04 December 2005

Gould Is Great

I've been reading the late Stephen Jay Gould's Time's Arrow, Time's Cycle: Myth and Metaphor in the Discovery of Geological Time (1987). As much as it's about the recognition of "deep time" (e.g., the earth is 4 billion years old, but can you comprehend just how long that is?), it's about how we make sense of the world around us. His central theme is the distinction between "Time's Arrow," i.e. history, and "Time's Cycle," i.e., (for lack of a better word) universality. His larger (non-historical?) argument is that neither alone can best explain every aspect of the physical universe: we need both.
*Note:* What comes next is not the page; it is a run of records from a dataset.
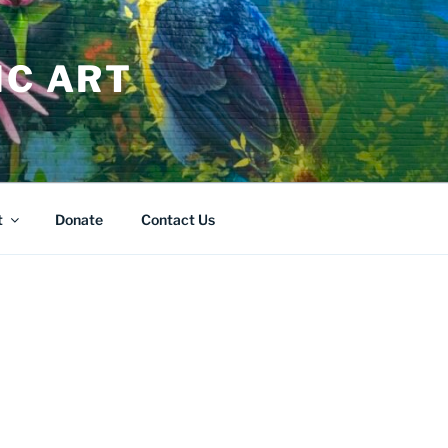
IC ART
t
Donate
Contact Us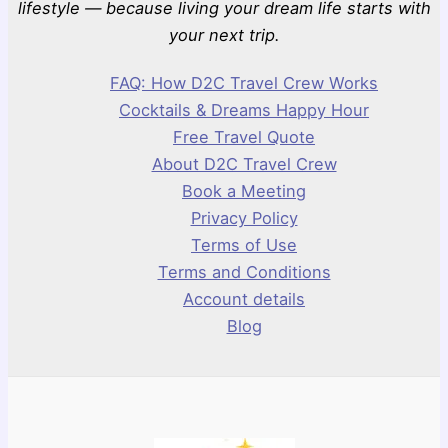
lifestyle — because living your dream life starts with
your next trip.
FAQ: How D2C Travel Crew Works
Cocktails & Dreams Happy Hour
Free Travel Quote
About D2C Travel Crew
Book a Meeting
Privacy Policy
Terms of Use
Terms and Conditions
Account details
Blog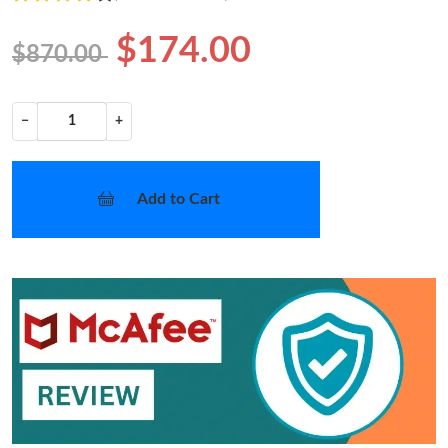
$174.00
$870.00
−
+
Add to Cart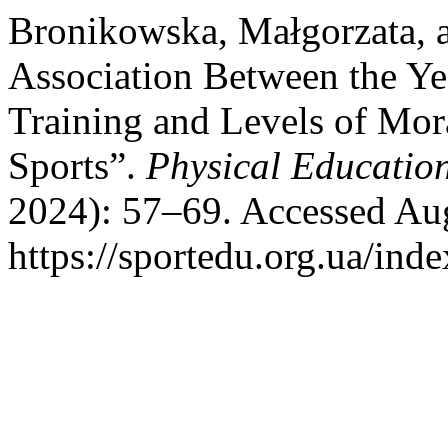
Bronikowska, Małgorzata, 
Association Between the Ye
Training and Levels of Mor
Sports”.
Physical Education
2024): 57–69. Accessed Aug
https://sportedu.org.ua/ind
I've also begun Bill Bryson's A Short History of Nearly Everything. It's not bad — a fairly easy, usually enjoyable read, with a liberal dose of Brysonian humor (which I do enjoy). I think I would like it a bit more were it a Short Explanation of Nearly Everything, though. But it has been good for bringing to mind again some of the cosmological and physical questions about which I have occasionally wondered. Even better (or not, depending on what my future holds), it's raised some new ones, particularly in conjunction with the Gould book.
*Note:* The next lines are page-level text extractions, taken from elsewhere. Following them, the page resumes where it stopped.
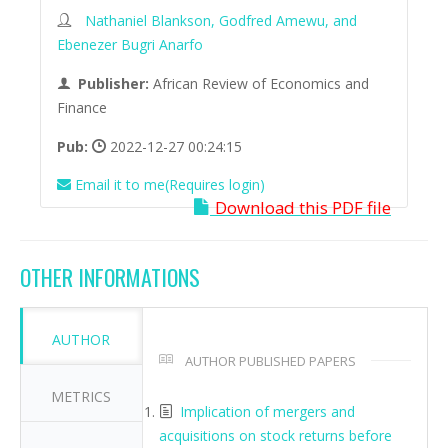
Nathaniel Blankson, Godfred Amewu, and
Ebenezer Bugri Anarfo
Publisher:
African Review of Economics and
Finance
Pub:
2022-12-27 00:24:15
Email it to me(Requires login)
Download this PDF file
OTHER INFORMATIONS
AUTHOR
AUTHOR PUBLISHED PAPERS
METRICS
Implication of mergers and
acquisitions on stock returns before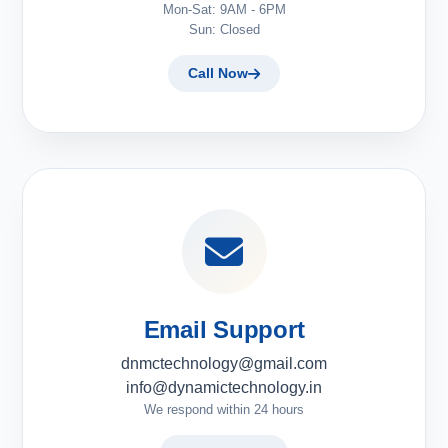
Mon-Sat: 9AM - 6PM
Sun: Closed
Call Now
Email Support
dnmctechnology@gmail.com
info@dynamictechnology.in
We respond within 24 hours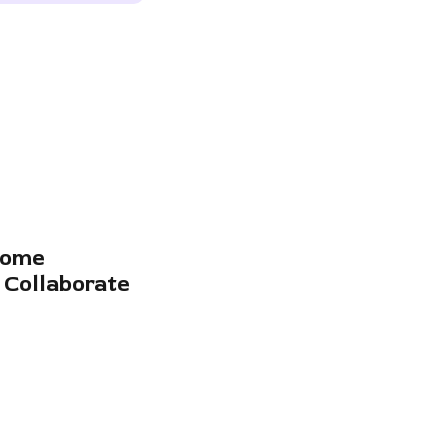
come
 Collaborate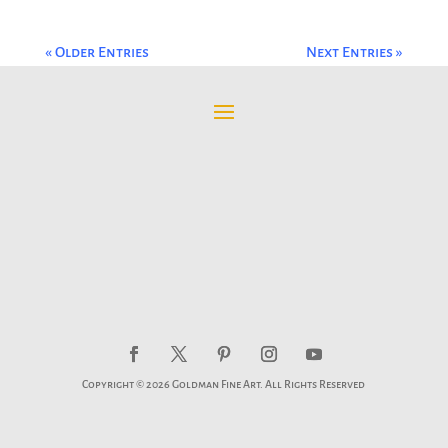
« Older Entries
Next Entries »
Copyright © 2026 Goldman Fine Art. All Rights Reserved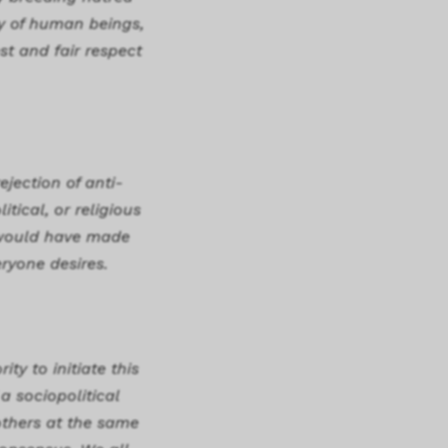
y of human beings,
st and fair respect
ejection of anti-
tical, or religious
t would have made
ryone desires.
ty to initiate this
a sociopolitical
others at the same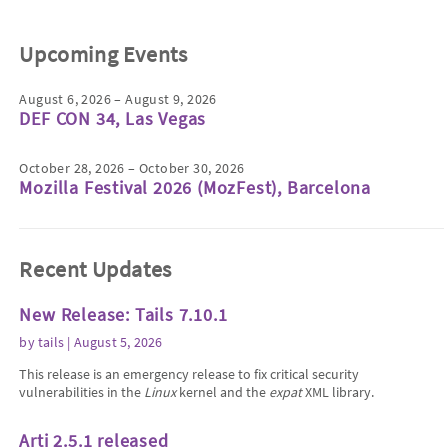
Upcoming Events
August 6, 2026 – August 9, 2026
DEF CON 34, Las Vegas
October 28, 2026 – October 30, 2026
Mozilla Festival 2026 (MozFest), Barcelona
Recent Updates
New Release: Tails 7.10.1
by
tails
| August 5, 2026
This release is an emergency release to fix critical security
vulnerabilities in the
Linux
kernel and the
expat
XML library.
Arti 2.5.1 released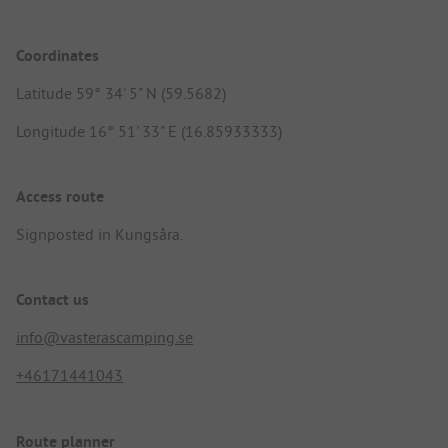
Coordinates
Latitude 59° 34' 5" N (59.5682)
Longitude 16° 51' 33" E (16.85933333)
Access route
Signposted in Kungsåra.
Contact us
info@vasterascamping.se
+46171441043
Route planner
(N.B. I do not understand the difference between cosmologists, astronomers, astrophysicists, and so forth. So I use the words interchangeably, and I use them to mean roughly 'whichever are the most appropriate ones for the matter at hand.')
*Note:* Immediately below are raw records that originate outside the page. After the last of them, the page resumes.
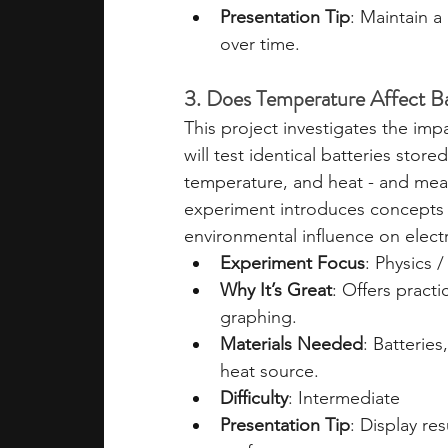
Presentation Tip
: Maintain 
over time.
3. Does Temperature Affect Ba
This project investigates the im
will test identical batteries stor
temperature, and heat - and mea
experiment introduces concepts i
environmental influence on elect
Experiment Focus
: Physics 
Why It’s Great
: Offers pract
graphing.
Materials Needed
: Batteries
heat source.
Difficulty
: Intermediate
Presentation Tip
: Display re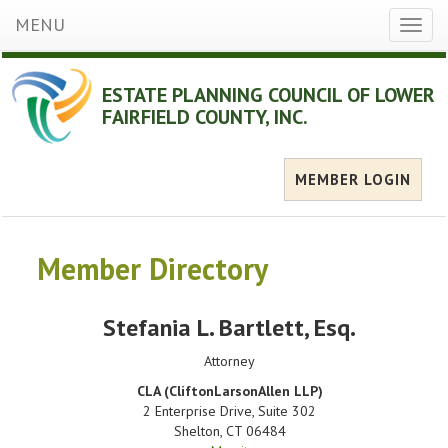
MENU
Toggl
naviga
ESTATE PLANNING COUNCIL OF LOWER
FAIRFIELD COUNTY, INC.
MEMBER LOGIN
Member Directory
Stefania L. Bartlett
, Esq.
Attorney
CLA (CliftonLarsonAllen LLP)
2 Enterprise Drive, Suite 302
Shelton
,
CT
06484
So. Physicists want a universal "theory of everything," a construct that will be the 'über-explanation of life, the universe, and everything.' To the extent that real-world variation blurs their data, they seem to find it annoying. They don't seem to be so interested in variation as in ideal relationship. Maybe I'm wrong, but that's how it seems. For instance, the distribution of matter in the universe seems such a great puzzle to cosmologists in a way that mildly astonishes me. Their working assumption seems to have been that the distribution of pre-E=mc² should have been uniform in the pre-Big-Bang singularity. As a theoretical simplification, I see nothing wrong with that. But they seem perplexed that the actual universe does not support that. Why is this? Does anything in the universe happen in precise accord with theoretical prediction? Besides, there's that photo of an A-bomb test shortly – very shortly – after detonation, showing a blast whose radius is still measureable in meters, looking almost like a bubble hovering over ground zero. It has this weird indentation on the camera-side "surface," almost as though the blast had encountered a sphere of something else and was flowing around it. (Sadly, I cannot find the image I have in mind, but this one is sort of like it.) Now, I know that a nuclear bomb is not the same as a big bang. But. Why should anyone expect that matter and energy should have been uniformly distributed at the Big Bang?

At all events, though, it wasn't, and that puzzles our universalizing physicists. And it makes me wonder, just how much of a role for history (in the sense of localized, possibly chaotic occurrences resulting from specific local conditions) could there be in cosmology? Maybe the cosmologists are way ahead of me on this, but if so, I haven't been seeing it in Scientific American.